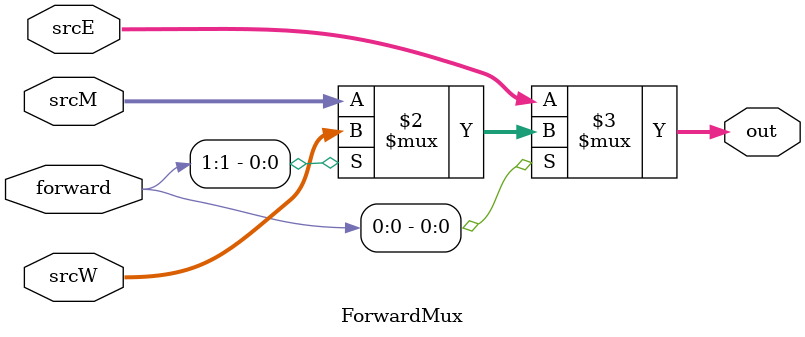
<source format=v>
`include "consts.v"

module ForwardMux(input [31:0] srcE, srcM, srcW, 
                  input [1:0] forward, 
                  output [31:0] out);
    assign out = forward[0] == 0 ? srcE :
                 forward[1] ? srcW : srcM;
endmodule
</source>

--

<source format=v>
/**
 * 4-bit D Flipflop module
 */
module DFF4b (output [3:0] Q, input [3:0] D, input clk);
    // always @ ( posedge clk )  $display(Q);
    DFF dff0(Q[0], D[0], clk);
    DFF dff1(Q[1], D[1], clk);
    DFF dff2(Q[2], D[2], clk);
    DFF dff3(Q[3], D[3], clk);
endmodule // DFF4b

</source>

> **What the exercise asks**:
Tell how many lines of the records above hold "srcE", giving the number and nothing else.

> **Exercise solution**:
2